Scheib J S, Quinet R J
Department of Internal Medicine, Ochsner Clinic, New Orleans, La.
South Med J. 1990 Jun;83(6):684-7. doi: 10.1097/00007611-199006000-00024.
A seropositive white man had follow-up for 16 years with a diagnosis of palindromic rheumatism. Treatment had included parenteral gold, methotrexate, prednisone, hydroxychloroquine sulfate, and penicillamine before diarrhea led to a biopsy-proven diagnosis of Whipple's disease. Clinical and radiographic criteria for ankylosing spondylitis were met. In addition to classic Whipple's arthropathy, he had the combined but singular findings of pancarpal destruction and cervical apophyseal fusion.
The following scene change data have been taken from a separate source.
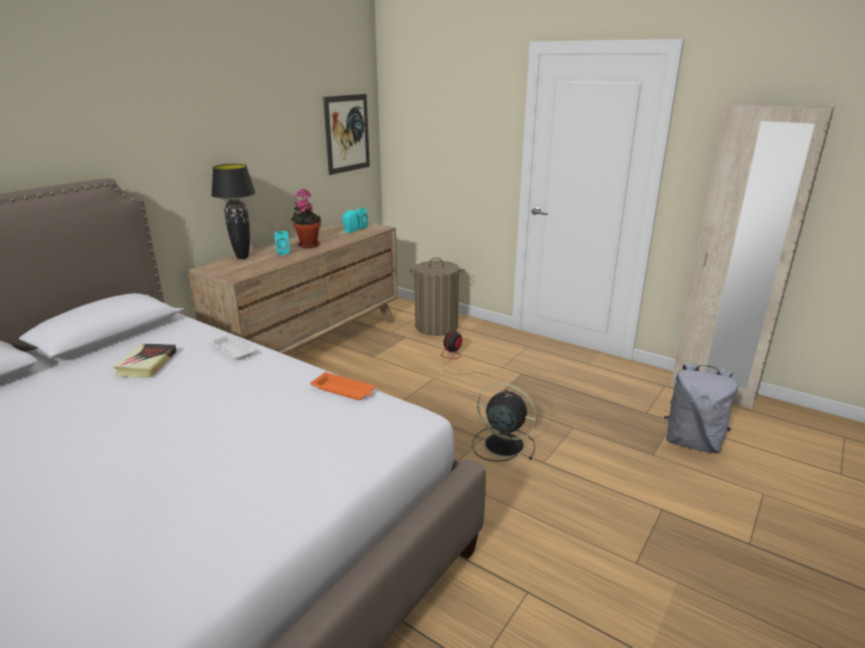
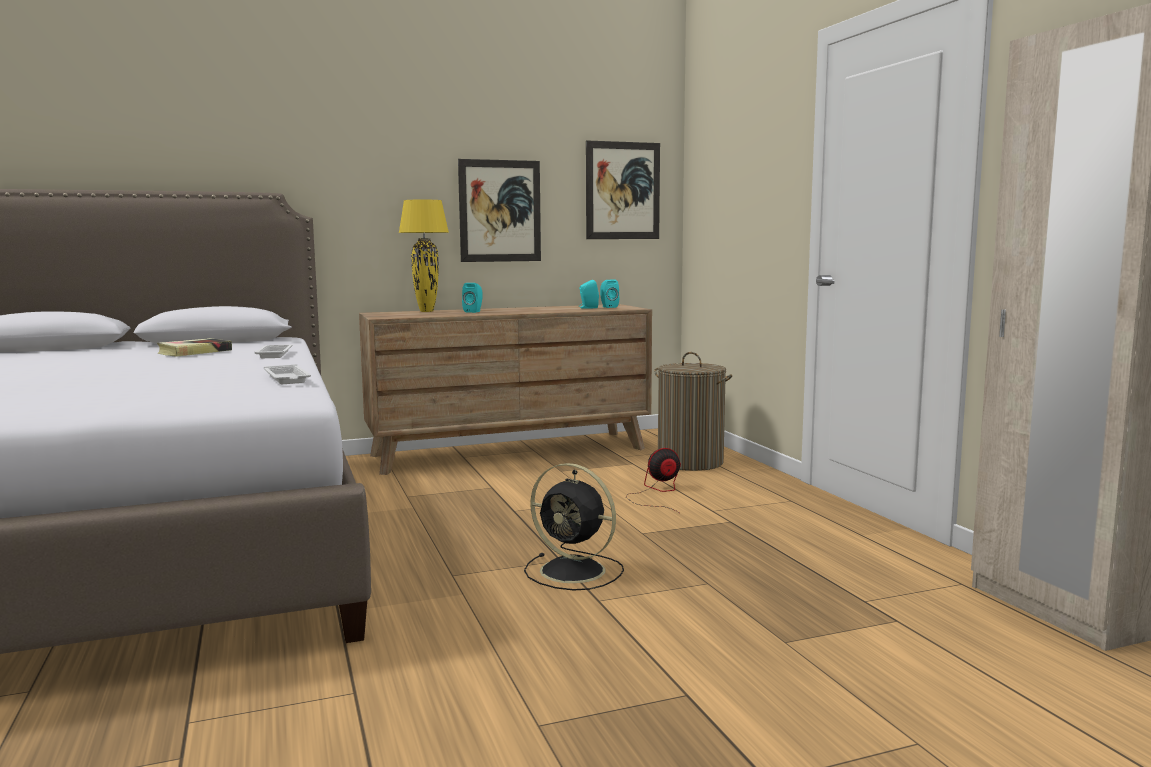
camera: 35 degrees right, 15 degrees down
(242, 257) = (426, 311): black table lamp -> yellow table lamp
(274, 162) = (500, 211): none -> picture
(308, 245) = (514, 310): potted plant -> none
(344, 390) = (287, 379): orange tray -> white tray
(502, 444) = (575, 571): black fan -> black fan turned 150 degrees clockwise
(692, 442) = (889, 650): grey backpack -> none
HLA typing revealed the B7 antigen. This case illustrates the pitfalls in diagnosis of a chronic polyarthritis that has, as a typical feature, a long latency before manifesting its more specific signs and symptoms (ie, diarrhea, malabsorption, and hyperpigmentation). Care should be taken during evaluation of any disease with atypical and nonspecific features (eg, positive rheumatoid factor in a patient with polyarthritis) and one should continue to reevaluate the original impression while confirmatory evidence is lacking. Moreover, the roentgenographic findings of pancarpal narrowing, apophyseal fusion, and advanced iliofemoral joint disease, in addition to sacroiliitis and syndesmophyte formation, challenge the generally held notion that Whipple's arthropathy is a nondestructive joint disease.
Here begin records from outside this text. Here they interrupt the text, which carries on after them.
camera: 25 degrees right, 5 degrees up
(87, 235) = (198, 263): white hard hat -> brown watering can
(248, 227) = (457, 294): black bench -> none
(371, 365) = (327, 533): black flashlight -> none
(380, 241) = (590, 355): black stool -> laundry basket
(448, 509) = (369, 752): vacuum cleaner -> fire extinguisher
一名血清学阳性的白人男性因复发性风湿症接受了16年的随访。治疗方法包括胃肠外注射金制剂、甲氨蝶呤、泼尼松、硫酸羟氯喹和青霉胺,后来腹泻导致经活检证实为惠普尔病。该患者符合强直性脊柱炎的临床和影像学标准。除了典型的惠普尔关节病外,他还出现了腕骨全部破坏和颈椎骨突融合这两种合并但独特的表现。人类白细胞抗原(HLA)分型显示其携带B7抗原。该病例说明了慢性多关节炎诊断中的陷阱,这种疾病的典型特征是在出现更具特异性的体征和症状(如腹泻、吸收不良和色素沉着)之前有很长的潜伏期。在评估任何具有非典型和非特异性特征的疾病(如多关节炎患者类风湿因子呈阳性)时应谨慎,在缺乏确诊证据的情况下,应持续重新评估最初的印象。此外,腕骨全部狭窄、骨突融合以及严重的髂股关节疾病的影像学表现,连同骶髂关节炎和韧带骨赘形成,对惠普尔关节病是一种非破坏性关节疾病这一普遍观点提出了挑战。